Challenges
(A) Output the rows unchanged, starting with the row that contains "text También se" and going on through the row that contains "176, 1152, 328]".
(B) Go on with the text on the bank's investment criteria from where it stops.

Due Diligence: Satisfactory due diligence in respect of the following aspects:
  • Commercial;
  • Legal;
  • Auditing;
  • Evaluation or valuation;
  • Feasibility studies conducted by reputable third-party consultants; and
  • A clear business plan.
  Sharia’a Compliance: To be obtained internally or ratified internally if provided by a recognized, third party Sharia’a body.

  Consideration Size:
 
  • Between US$5 to US$30 million; and
  • Greater than US$ 30 million on the basis of syndication and book-building
  Foreign Exchange & Currencies:
 
  • Mainly US$ and US$-pegged currencies;
  • Not more than 10% of the Bank’s equity if other currencies than the above; and
  • Other currencies provided that FX risk is hedged.
  Investment Structures:
 
  • Targets:
        a.   green field projects (with off-take agreements already in place unless otherwise           specified);
         b. existing, well established concerns with positive net income; and;
         c. existing companies that are in the growth stage and:
               i. have concluded at least two previous financing rounds after seed capital; and
               ii. have positive EBITDA
  • Straight equity with a clear exit strategy determined and agreed upon prior to funding;
  • Equity-like structures (e.g., diminishing equity participation and other hybrid structures) with a defined exit strategy or other exit options; and
  • Other known or innovative structures provided that:
        a.   Sharia’a compliance is obtained;
        b.   Credit enhancements are embedded; and
        c.   Risk mitigation mechanisms are acceptable.
  Investment Period:
 
  • Maximum range of five to seven years; and
  • Grace period may be granted for projects only with development phases not exceeding 2 years (i.e., internal cash generation should start at the end of the grace period).
  Control: The Bank expects to obtain a level of control over the investment opportunity in one or more of the following ways:
 
  • Board representation in the event of a joint venture set-up;
  • Crucial decisions that would impact the investment opportunity during the Investment Period; and
  • Financial administration in respect of fund application and distributions.
Sponsors/Clients:
  • Sponsors’ contributions should be no less than 30% of the total project cost;
  • Sponsors’ track records should be no less than three years for the sector/industry where funding is required;
  • Sponsors should submit clear documentation regarding their expertise and allow an independent cross check exercise to be conducted by the Bank at their expense;
  • Funding required should account for not more than 40% of the company value in the event of a diminishing equity participation;
  • Cash flows through dividends distribution should cover 150% of the investment consideration plus profit to reach the Hurdle Rate set by the Bank over the Investment Period;
  • Sponsors who are willing to pay a retainer to the Bank for structuring a transaction that is to receive funding are given priority over other Sponsors that are not willing to pay such retainer;
  • Sponsors should provide the Bank with a clear judicial record with no pending or threatening litigations; and
  • Memorandum and articles of association of the Sponsors should allow for the venture to exist and operate.

Records provided
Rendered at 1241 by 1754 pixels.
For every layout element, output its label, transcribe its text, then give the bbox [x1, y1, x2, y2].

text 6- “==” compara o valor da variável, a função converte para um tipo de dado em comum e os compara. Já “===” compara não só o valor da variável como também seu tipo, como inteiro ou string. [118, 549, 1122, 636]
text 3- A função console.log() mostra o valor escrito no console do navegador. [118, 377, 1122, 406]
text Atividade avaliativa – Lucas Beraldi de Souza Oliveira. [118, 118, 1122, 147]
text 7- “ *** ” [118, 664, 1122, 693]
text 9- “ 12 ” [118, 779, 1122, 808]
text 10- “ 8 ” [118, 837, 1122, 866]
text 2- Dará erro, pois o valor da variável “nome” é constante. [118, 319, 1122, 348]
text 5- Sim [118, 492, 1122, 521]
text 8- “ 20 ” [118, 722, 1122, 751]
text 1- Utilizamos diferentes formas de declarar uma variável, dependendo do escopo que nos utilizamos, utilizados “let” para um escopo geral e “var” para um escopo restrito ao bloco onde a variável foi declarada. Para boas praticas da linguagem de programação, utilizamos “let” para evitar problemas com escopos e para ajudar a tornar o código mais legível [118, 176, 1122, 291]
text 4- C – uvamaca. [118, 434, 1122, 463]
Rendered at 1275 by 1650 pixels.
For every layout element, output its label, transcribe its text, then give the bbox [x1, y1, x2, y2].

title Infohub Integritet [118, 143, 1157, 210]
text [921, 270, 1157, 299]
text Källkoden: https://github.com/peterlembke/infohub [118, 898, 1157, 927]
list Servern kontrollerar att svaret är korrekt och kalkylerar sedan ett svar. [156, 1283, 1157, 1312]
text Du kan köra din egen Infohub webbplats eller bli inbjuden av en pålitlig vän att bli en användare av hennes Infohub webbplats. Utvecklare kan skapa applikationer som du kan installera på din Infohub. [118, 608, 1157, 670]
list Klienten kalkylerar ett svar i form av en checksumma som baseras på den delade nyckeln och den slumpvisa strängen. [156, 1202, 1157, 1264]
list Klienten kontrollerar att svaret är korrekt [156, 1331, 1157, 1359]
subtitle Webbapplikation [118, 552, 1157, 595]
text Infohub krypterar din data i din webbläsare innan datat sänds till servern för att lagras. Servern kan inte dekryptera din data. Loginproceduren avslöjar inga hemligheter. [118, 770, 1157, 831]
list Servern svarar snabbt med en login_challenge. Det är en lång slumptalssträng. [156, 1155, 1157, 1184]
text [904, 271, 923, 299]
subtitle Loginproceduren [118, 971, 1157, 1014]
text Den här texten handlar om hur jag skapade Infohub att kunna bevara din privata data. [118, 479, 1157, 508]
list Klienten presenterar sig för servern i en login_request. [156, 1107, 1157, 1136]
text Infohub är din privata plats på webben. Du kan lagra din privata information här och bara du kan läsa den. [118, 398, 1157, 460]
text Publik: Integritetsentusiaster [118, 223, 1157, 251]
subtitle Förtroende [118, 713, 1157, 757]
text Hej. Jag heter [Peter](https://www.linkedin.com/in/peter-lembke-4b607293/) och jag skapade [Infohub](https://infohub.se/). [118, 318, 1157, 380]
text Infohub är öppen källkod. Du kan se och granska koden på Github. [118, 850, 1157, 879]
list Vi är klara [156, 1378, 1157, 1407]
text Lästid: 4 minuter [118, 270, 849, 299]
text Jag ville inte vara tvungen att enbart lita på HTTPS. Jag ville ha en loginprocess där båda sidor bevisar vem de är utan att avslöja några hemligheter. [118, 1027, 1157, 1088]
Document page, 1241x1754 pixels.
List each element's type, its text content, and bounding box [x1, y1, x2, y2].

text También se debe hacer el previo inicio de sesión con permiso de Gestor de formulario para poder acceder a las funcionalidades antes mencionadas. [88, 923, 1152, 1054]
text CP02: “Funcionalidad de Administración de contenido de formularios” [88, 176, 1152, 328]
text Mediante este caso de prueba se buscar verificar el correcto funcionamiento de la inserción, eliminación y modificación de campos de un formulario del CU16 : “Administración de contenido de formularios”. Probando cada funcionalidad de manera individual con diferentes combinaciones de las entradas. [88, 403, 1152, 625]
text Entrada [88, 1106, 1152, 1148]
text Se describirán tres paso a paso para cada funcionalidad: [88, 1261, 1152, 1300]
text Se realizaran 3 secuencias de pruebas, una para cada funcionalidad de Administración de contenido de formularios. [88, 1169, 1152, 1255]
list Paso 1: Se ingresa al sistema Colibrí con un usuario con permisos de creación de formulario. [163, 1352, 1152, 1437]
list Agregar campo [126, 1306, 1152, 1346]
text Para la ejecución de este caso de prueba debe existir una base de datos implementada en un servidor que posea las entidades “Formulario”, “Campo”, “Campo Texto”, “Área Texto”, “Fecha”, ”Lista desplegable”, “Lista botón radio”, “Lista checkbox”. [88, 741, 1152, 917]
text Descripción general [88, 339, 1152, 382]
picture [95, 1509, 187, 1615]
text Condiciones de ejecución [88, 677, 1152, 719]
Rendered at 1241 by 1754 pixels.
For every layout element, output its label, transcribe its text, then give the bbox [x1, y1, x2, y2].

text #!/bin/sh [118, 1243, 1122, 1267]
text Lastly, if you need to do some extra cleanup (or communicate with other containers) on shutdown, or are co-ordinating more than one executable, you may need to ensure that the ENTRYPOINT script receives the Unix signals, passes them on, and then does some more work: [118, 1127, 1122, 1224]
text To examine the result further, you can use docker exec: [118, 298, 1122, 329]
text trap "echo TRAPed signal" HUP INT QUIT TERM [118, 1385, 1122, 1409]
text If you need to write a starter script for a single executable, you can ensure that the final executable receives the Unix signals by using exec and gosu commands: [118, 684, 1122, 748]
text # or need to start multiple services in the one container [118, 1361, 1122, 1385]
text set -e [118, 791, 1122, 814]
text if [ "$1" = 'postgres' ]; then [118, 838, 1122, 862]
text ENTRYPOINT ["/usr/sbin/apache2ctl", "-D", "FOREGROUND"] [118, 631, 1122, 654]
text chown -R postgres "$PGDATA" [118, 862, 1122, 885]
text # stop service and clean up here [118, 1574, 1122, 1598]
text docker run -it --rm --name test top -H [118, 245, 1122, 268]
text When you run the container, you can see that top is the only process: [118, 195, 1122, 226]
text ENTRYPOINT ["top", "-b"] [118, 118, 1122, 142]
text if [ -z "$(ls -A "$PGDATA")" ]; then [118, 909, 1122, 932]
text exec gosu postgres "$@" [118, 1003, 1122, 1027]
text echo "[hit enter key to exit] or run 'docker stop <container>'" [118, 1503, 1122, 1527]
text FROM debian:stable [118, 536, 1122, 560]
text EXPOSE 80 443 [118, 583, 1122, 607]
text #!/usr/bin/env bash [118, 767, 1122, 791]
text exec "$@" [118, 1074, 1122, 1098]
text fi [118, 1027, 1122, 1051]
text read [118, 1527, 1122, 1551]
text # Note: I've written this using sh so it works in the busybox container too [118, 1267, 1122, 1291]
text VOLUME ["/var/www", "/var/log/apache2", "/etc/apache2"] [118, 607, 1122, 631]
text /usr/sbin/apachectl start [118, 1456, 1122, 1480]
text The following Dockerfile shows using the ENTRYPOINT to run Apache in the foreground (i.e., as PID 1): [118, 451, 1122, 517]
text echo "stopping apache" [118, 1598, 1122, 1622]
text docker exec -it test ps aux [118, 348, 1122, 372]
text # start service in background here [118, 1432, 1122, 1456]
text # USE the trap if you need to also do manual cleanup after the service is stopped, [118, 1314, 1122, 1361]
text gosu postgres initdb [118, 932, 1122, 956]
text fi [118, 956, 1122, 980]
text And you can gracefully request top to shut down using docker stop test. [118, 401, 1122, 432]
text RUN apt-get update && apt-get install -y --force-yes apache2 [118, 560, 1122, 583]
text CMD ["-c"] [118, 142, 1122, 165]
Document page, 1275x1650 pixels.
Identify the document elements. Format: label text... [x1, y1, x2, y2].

Answers for the exercise
(A)
text También se debe hacer el previo inicio de sesión con permiso de Gestor de formulario para poder acceder a las funcionalidades antes mencionadas. [88, 923, 1152, 1054]
text CP02: “Funcionalidad de Administración de contenido de formularios” [88, 176, 1152, 328]

(B)
  Hurdle Rate: To be determined on the basis of:
  • Macro and micro risks involved;
  • Mitigation of risks available;
  • Sponsors contribution;
  • Sponsors track record with regard to the industry contemplated;
  • Length of the Investment Period; and
  • Net returns to existing and new investors in line with risks and comparables.
Distributions:
  • Annual, semi-annual, quarterly, or monthly after the expiration of the grace period
  • Profit excluding principal or a combination of both;
  • With a priority to existing and new investors until the Hurdle Rate is attained; and
  • Excess profits above the Hurdle will be shared with higher weights to the Sponsors in the event the Sponsors provide sufficient risk mitigation and/or over-perform the initial projections.
Placement: potential to sell down up to 90% of the invested consideration to third party investors.

Fees: Most fee types and levels will be established on a case-by-case basis and will encompass the following:
  • Retainer fees: paid by the Sponsors to the Bank for due diligence, advisory, and structuring work undertaken by IB;
  • Structuring and Placement fees: if the consideration is raised on a best efforts basis, a fee will be paid by either the client or the investors at the time of successful closing or shared between both;
  • Management/Agency fees: a percentage of the committed or uncommitted capital will be charged to the project or the venture undertaking the project depending based on the transaction type; and
  • Performance fees: for any return in excess of the projected Hurdle Rate, that is disclosed to investors, will be determined and agreed on a case-by-case basis.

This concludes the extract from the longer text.